Claim. Let $\mu$ be a probability measure on $\mathbb{R}^d$ and for $\xi\in\mathbb{R}^d$ define $\phi_\xi(x)=e^{i\langle \xi,x\rangle}$. If \begin{align}\label{eq:Hypothesis} \left\vert\int\partial^\alpha\phi_\xi\ d\mu\right\vert &\leq C \end{align} for all $\lvert\alpha\rvert\leq k+d+1$ and some constant $C$ (depending on $k$ and $d$), then $\mu$ has a $C^k_0$ density.
A few remarks before the proof.
Remark 1. I'll use the following characterization of the Sobolev space $H^s$: \begin{align} H^s = \left\{u\in \mathscr{S}' : \big[(1+\lvert\xi\rvert^2)^{s/2}\hat{u}(\xi)\big]\check\ \in L^2(\mathbb{R}^d)\right\} \end{align} where $\mathscr{S}'$ is the space of Schwartz distributions and $\hat{u}$ and $\check{u}$ are the Fourier and inverse Fourier transforms of $u$, respectively. Note all Borel probability measures belong to $\mathscr{S}'$ and that the inverse Fourier transform is applied to the entire expression in brackets above.

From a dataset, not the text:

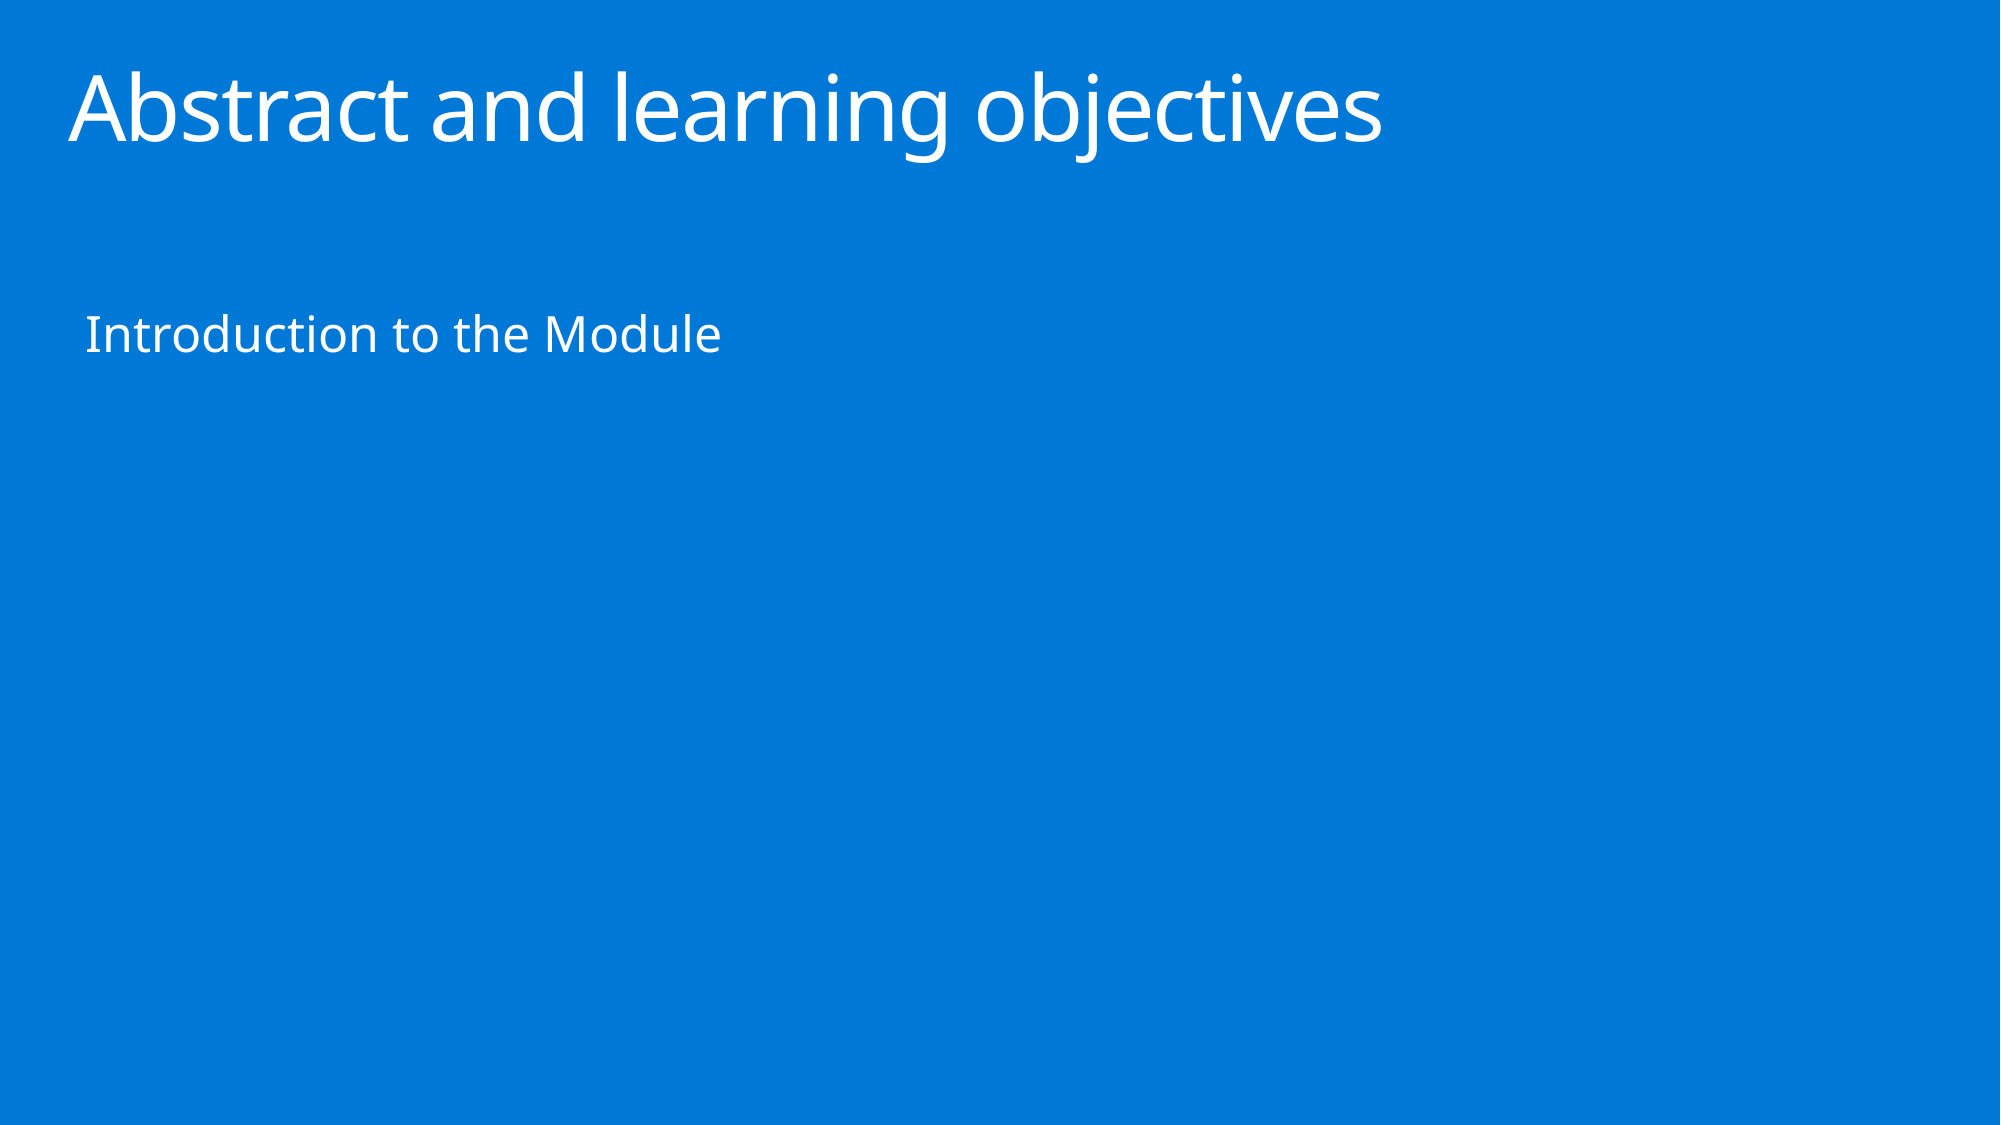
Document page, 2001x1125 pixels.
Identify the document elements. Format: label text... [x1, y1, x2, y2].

Remark 2. $u\in H^s$ if and only if $(1+\lVert\xi\rVert^2)^{s/2}\hat{u}(\xi)\in L^2(\mathbb{R}^d)$.
Remark 3. (Sobolev embedding) $H^s\subset C^k$ whenever $s>k+\frac{1}{2}d$. In particular, if a probability measure $\mu$ belongs to $H^s$ for $s>k+\frac{1}{2}d$ then $\mu(dx)=f(x)dx$ for some function $f\in C^k(\mathbb{R}^d)$.

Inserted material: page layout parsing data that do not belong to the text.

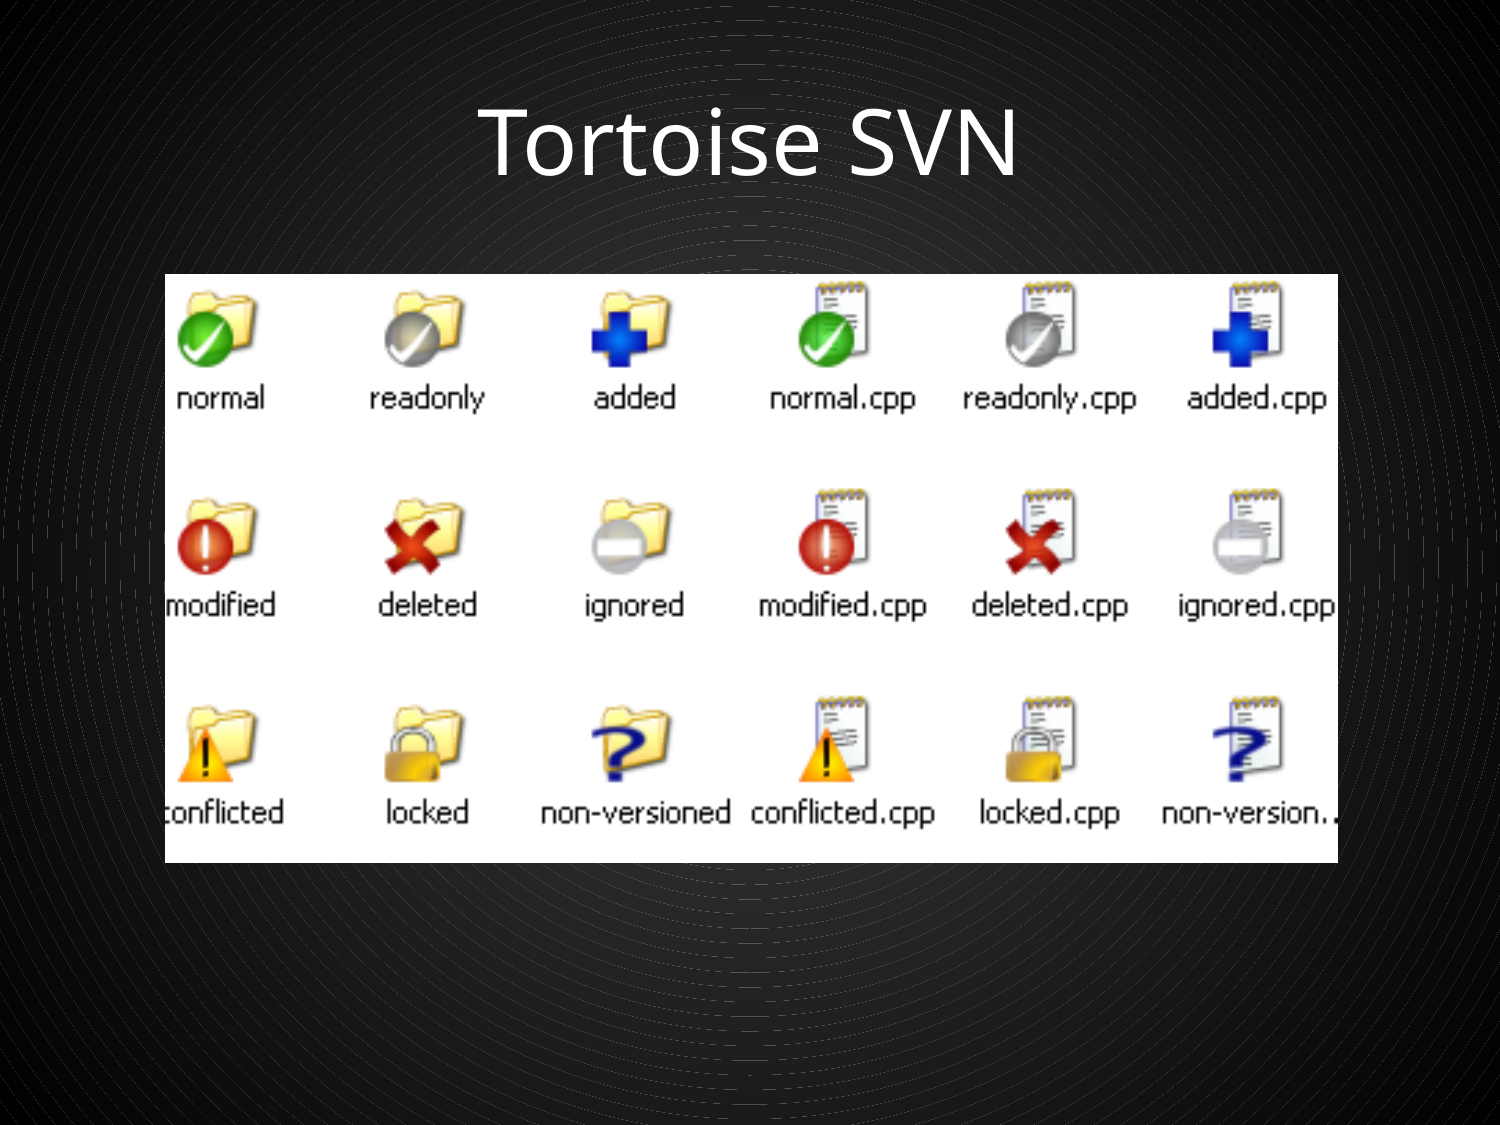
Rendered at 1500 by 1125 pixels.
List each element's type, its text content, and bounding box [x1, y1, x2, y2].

title Tortoise SVN [75, 45, 1425, 233]
picture [164, 274, 1338, 863]
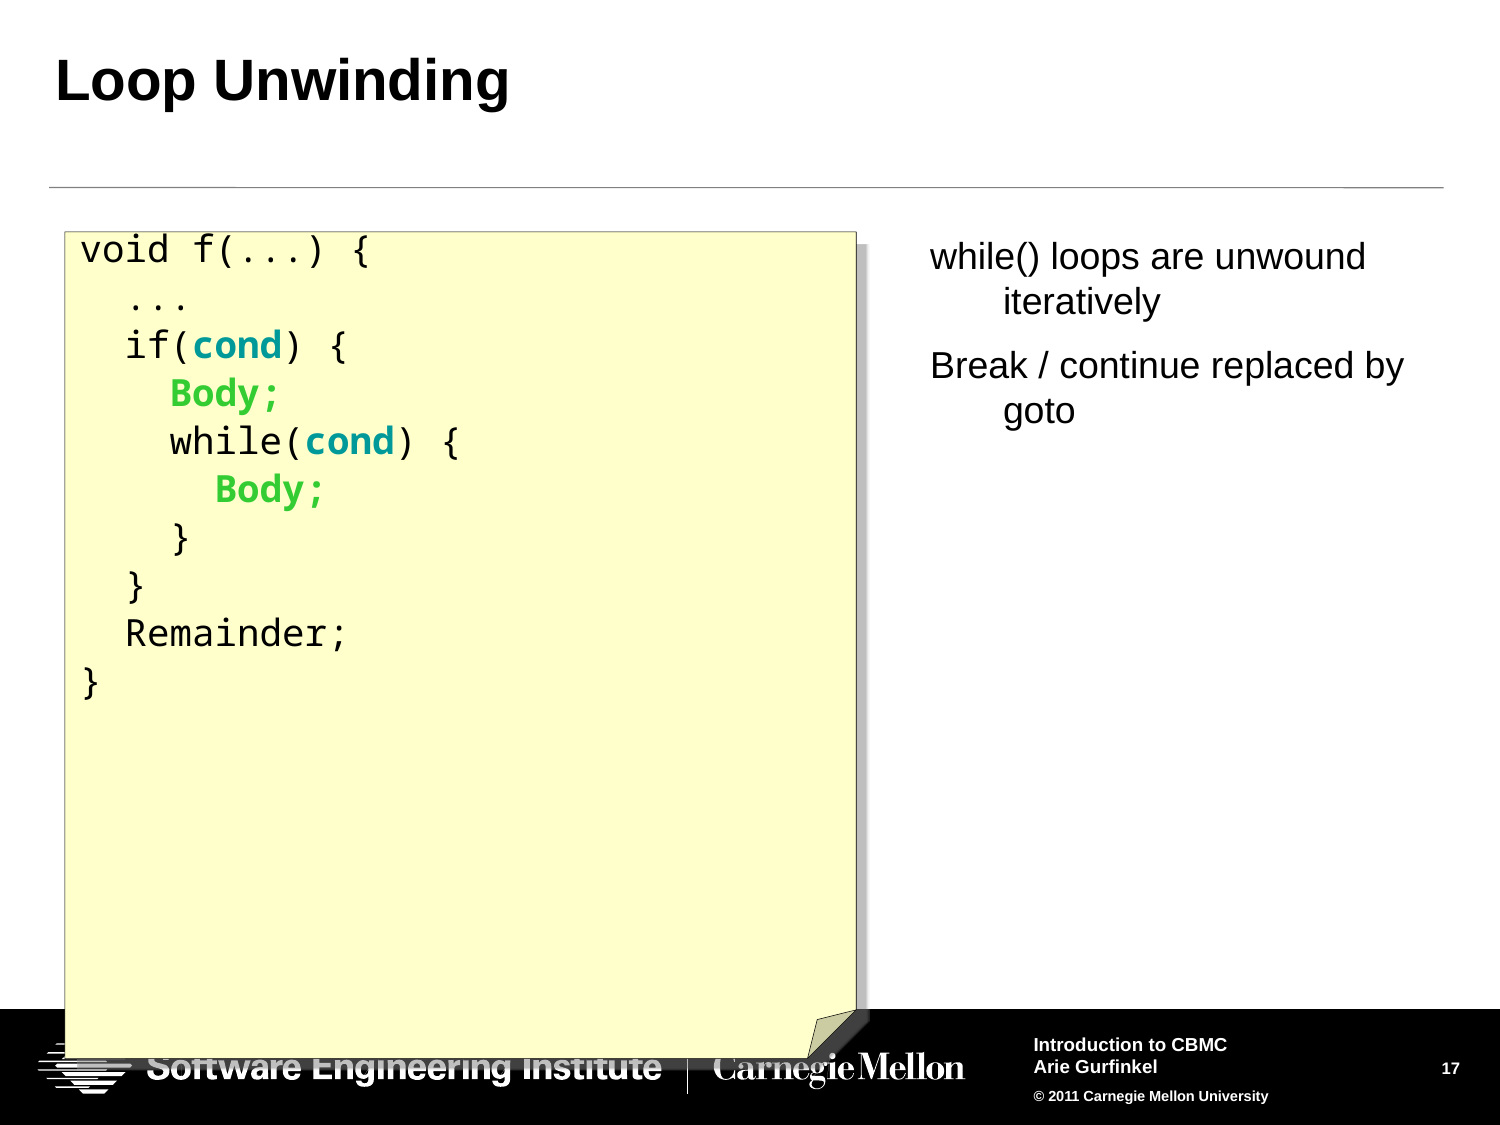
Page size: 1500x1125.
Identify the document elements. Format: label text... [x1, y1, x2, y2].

text_box void f(...) { ... if(cond) { Body; while(cond) { Body; } } Remainder; } [64, 231, 857, 1059]
title Loop Unwinding [55, 49, 1374, 143]
text_box while() loops are unwound iteratively Break / continue replaced by goto [915, 224, 1459, 1071]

Proof of claim. Set $m=k+d+1$ and $\partial_j=\partial/\partial x_j$. By assumption \begin{align} C &\geq \left\lvert\int \partial_j^m e^{i\langle\xi,x\rangle}\mu(dx)\right\rvert =\lvert \xi_j\rvert^m\lvert\hat{\mu}(\xi)\rvert. \end{align} And by Jensen's inequality, \begin{align} \lVert \xi\rVert^m &= \bigg(\sum_{j=1}^d \xi_j^2\bigg)^{m/2} = \bigg(\frac{d}{d}\sum_{j=1}^d \xi_j^2\bigg)^{m/2} \leq d^{\frac{m-2}{2}}\sum_{j=1}^d\lvert\xi_j\rvert^m. \end{align} Combining the above inequalities gives \begin{align}\label{eq:Inequality} \lVert\xi\rVert^m\lvert\hat{\mu}(\xi)\rvert &\leq d^{\frac{m-2}{2}}\sum_{j=1}^d\lvert\xi_j\rvert^m\lvert\hat{\mu}(\xi)\rvert \leq d^{m/2}C = C_1. \end{align} Set $s=k+\tfrac{1}{2}(d+1)$. Note $s>k+\tfrac{1}{2}d$ so $H^s\subset C^k_0$ by Sobolev embedding. And by the above inequality, \begin{align*} \big(1+\lVert\xi\rVert^2\big)^s\lvert\hat{\mu}(\xi)\rvert^2 &\leq \frac{C_1(1+\lVert\xi\rVert^2)^s}{\lVert\xi\rVert^{2m}}. \end{align*} The leading order term on the right is $\lVert\xi\rVert^{2(s-m)}$ which is integrable because \begin{align*} 2(s-m) &= -d-1 < -d \end{align*} (note $\lVert\xi\rVert^\alpha\in L^1(\mathbb{R}^d)$ whenever $\alpha<-d$). Therefore $(1+\lVert\xi\rVert^2)^{s/2}\hat{\mu}(\xi)\in L^2$. By Remarks 2 and 3, $\mu\in H^s\subset C^k_0$; that is, $\mu$ has a $C^k$ density.